[Information provided]:
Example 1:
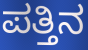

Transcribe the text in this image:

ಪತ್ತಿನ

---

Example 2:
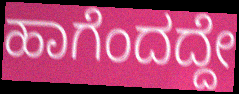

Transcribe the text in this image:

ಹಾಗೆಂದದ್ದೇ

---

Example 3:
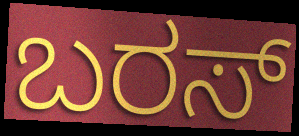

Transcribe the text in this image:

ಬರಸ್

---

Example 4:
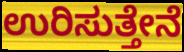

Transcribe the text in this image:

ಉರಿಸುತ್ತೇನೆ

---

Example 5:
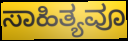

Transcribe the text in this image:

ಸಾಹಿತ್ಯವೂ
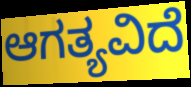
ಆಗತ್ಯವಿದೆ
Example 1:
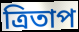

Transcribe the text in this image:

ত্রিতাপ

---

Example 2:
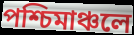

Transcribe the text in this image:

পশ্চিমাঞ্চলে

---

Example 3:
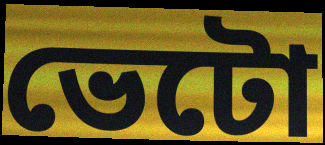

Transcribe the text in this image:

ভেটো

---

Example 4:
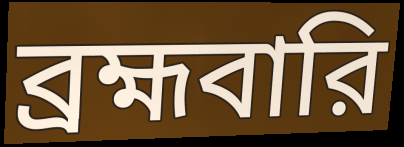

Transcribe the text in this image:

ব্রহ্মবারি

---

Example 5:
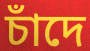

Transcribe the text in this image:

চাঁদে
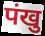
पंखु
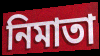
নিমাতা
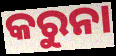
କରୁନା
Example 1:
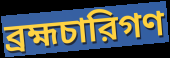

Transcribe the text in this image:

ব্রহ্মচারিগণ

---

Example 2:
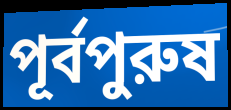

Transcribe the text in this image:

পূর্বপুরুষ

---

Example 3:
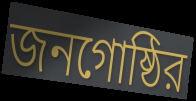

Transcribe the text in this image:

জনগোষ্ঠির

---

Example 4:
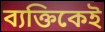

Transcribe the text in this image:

[Exercise description]:
Pictures stay out; reproduce every line of the records exactly.

[Your response]:
Example 1:

Transcribe the text in this image:

ಪತ್ತಿನ

---

Example 2:

Transcribe the text in this image:

ಹಾಗೆಂದದ್ದೇ

---

Example 3:

Transcribe the text in this image:

ಬರಸ್

---

Example 4:

Transcribe the text in this image:

ಉರಿಸುತ್ತೇನೆ

---

Example 5:

Transcribe the text in this image:

ಸಾಹಿತ್ಯವೂ
ಆಗತ್ಯವಿದೆ
Example 1:

Transcribe the text in this image:

ত্রিতাপ

---

Example 2:

Transcribe the text in this image:

পশ্চিমাঞ্চলে

---

Example 3:

Transcribe the text in this image:

ভেটো

---

Example 4:

Transcribe the text in this image:

ব্রহ্মবারি

---

Example 5:

Transcribe the text in this image:

চাঁদে
पंखु
নিমাতা
କରୁନା
Example 1:

Transcribe the text in this image:

ব্রহ্মচারিগণ

---

Example 2:

Transcribe the text in this image:

পূর্বপুরুষ

---

Example 3:

Transcribe the text in this image:

জনগোষ্ঠির

---

Example 4:

Transcribe the text in this image:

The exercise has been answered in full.